Exercise:
Where in the data does the word "folder" appear? Find those lines and copy them.

Task input:
+++

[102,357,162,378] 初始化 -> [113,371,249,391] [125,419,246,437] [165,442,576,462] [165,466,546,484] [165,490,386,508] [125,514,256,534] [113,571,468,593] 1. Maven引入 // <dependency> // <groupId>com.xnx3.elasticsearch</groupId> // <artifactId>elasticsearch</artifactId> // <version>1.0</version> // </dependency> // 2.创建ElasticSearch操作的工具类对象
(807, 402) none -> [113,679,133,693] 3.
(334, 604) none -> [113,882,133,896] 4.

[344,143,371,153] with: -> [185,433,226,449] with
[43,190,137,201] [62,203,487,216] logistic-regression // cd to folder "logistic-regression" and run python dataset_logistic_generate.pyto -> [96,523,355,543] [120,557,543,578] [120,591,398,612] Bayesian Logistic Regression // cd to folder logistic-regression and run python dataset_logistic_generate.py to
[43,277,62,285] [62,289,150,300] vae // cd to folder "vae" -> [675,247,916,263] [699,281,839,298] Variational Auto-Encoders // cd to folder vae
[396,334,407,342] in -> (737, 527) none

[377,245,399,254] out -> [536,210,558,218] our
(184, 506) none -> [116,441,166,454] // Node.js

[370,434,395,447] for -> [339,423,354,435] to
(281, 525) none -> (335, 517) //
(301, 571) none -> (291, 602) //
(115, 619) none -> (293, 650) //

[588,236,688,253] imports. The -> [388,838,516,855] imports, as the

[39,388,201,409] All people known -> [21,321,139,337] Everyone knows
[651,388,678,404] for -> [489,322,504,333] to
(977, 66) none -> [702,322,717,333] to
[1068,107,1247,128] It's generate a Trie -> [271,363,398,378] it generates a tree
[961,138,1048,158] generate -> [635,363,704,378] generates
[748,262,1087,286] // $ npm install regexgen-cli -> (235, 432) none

+++

Response to the exercise:
[43,190,137,201] [62,203,487,216] logistic-regression // cd to folder "logistic-regression" and run python dataset_logistic_generate.pyto -> [96,523,355,543] [120,557,543,578] [120,591,398,612] Bayesian Logistic Regression // cd to folder logistic-regression and run python dataset_logistic_generate.py to
[43,277,62,285] [62,289,150,300] vae // cd to folder "vae" -> [675,247,916,263] [699,281,839,298] Variational Auto-Encoders // cd to folder vae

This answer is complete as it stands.